Karabükspor'un Galatasaray'a karşı deplasmanda oynadığı futboldan ders almamız gerekirdi. Neticede oraya kazanmak için giden takım, elbette Kadıköy'e de kazanmak için gelecekti. Ellerindeki silahların bizim futbolcularımızın yanında ismi geçmez belki ama ligin en iyi kontraatak oyuncuları olduklarını da söyleyebiliriz. Lualua ve Shelton, eh formda bir de İlhan Parlak; Karabükspor'un çok etkili bir hücum hattı olmasını sağlıyor. Fenerbahçe kontraatak fırsatı bile vermedi üstelik... Direkt baskı yiyerek başladık. Berbat başlangıcımızın karşılığını erken 2-0 geriye düşerek ödedik. İkinci yarıda beklentim elbette yüksekti. Neticede maçı çevirmemiz gerekiyordu ve takım bunu yapabilecek düzeyde. Hocamızın iki değişikliği maça bir 10 dakika kadar etki etmiş gibi gözüktü. Ancak bu yalancı baskı da kısa sürdü. Karabükspor 3. golü atınca, hem tribün karıştı, hem takım ne yapacağını şaşırdı. Tepkiler yerli ya da yersizdi, onu tartışmayacağım. Ancak Fenerbahçe tribünlerinin bir kaç ay önce bozulan bütünlüğü bu maç ile birlikte sahaya da yansıyordu.

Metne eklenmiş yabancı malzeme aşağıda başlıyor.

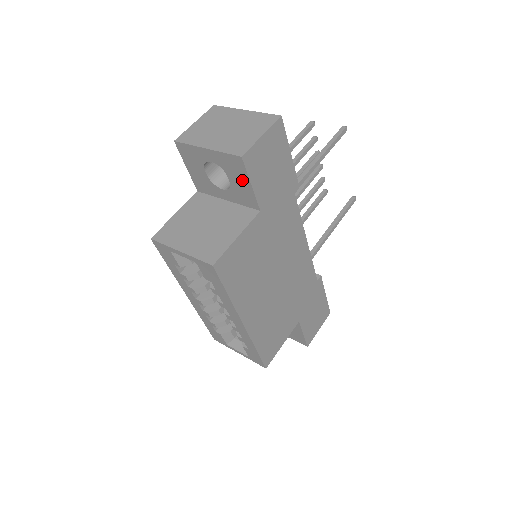
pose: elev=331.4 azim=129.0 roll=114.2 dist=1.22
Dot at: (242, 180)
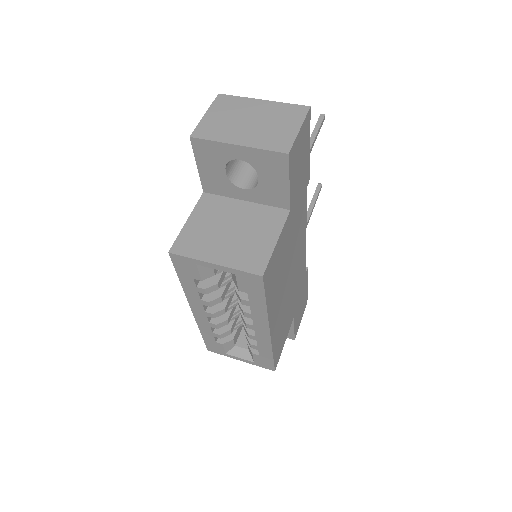
Dot at: (278, 179)
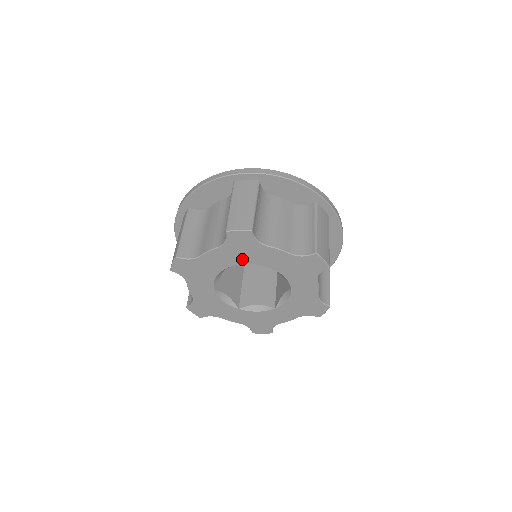
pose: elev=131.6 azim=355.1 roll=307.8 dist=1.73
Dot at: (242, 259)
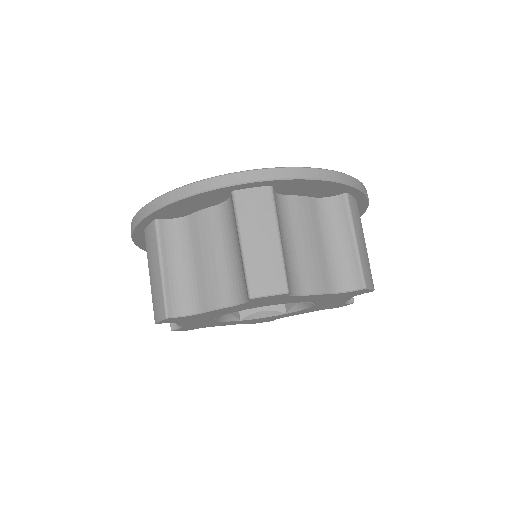
Dot at: (262, 305)
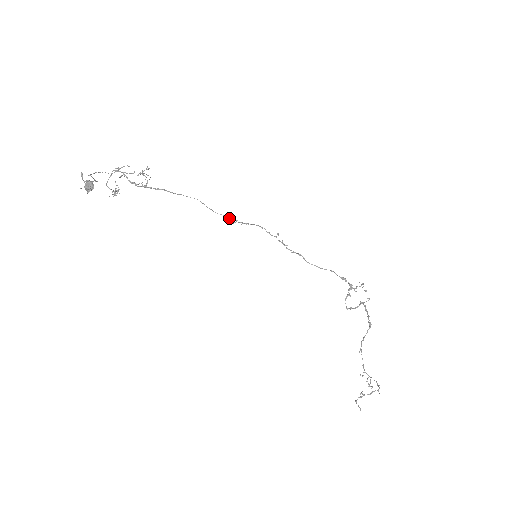
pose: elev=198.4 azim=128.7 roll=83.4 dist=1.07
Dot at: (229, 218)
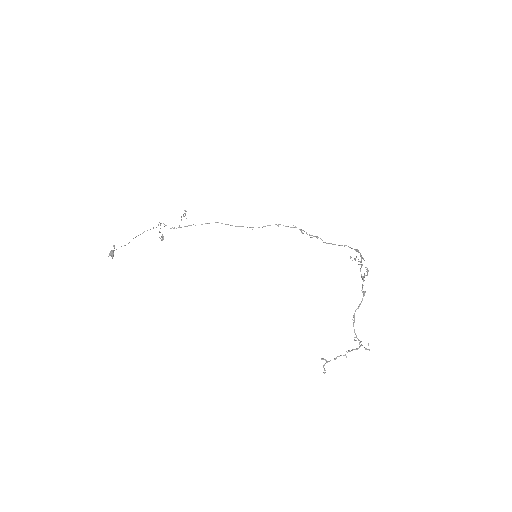
Dot at: (247, 227)
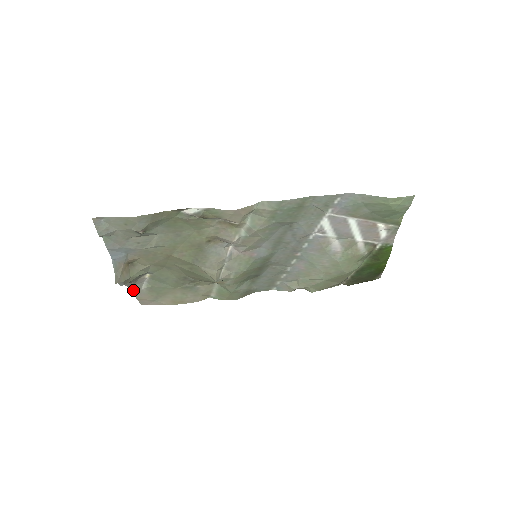
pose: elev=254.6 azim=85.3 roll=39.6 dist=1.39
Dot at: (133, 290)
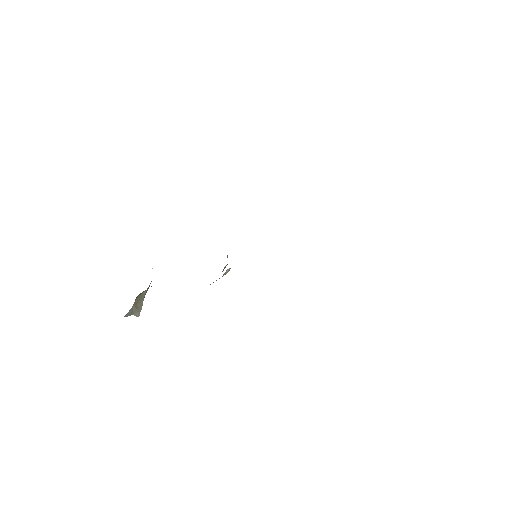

Aykut Kocaman'ın ailesinin ilk defa maça gelmesi ve böyle kötü bir gece yaşaması şüphesiz ki gurur kırıcıydı. Hoca çağrılara kulak verdi, istifasını verdi. Gelmesi gerektiği zamanda gelmişti, gitmesini düşündüğü zamanda gitmek istediğini söyledi. İstifası çok tartışıldı. Bence takım için kötü, hoca ve taraftar için iyi bir karardı. Nedenlerine geleyim. Takım için kötü olmasının sebebi, Aykut Kocaman en kötü günde dimdik ayakta duran ve takımı dimdik ayakta tutan insandı. Koskoca Fenerbahçe Aykut Kocaman'ın omuzlarındaydı. Ayrıca devre arası yapılan hoca değişikliğinin, çok alternatif olmadığı için de takımın tüm sezon çöpe atması olduğunu düşünüyordum. İyi tarafları ise; hoca çok yıprandı ve yoruldu. Bu yorgunluğu performansını çok etkiliyor. Taraftar da hocayı yıpratan bir tutum sergiliyor. Taraftar da yıprandı. Yeni Malatya sonrası Aykut Kocaman'ın arkasında büyük bir destek vardı. Ancak Karabükspor sonrası bu desteği bulması zor... Benim gönlümden geçen, hocanın ömür boyu takımda kalmasıydı ancak şu şartlarda istifasını da geriye almışken; sezon sonu takımı şampiyon yapıp bırakmasıdır. Takımın her ne kadar kötü ötesi performans göstermiş olsalar da karakterli oyunculardan kurulu olduğunu bilmek ve hocaya olan desteklerini görmek beni şampiyonluk için umutlandırıyor.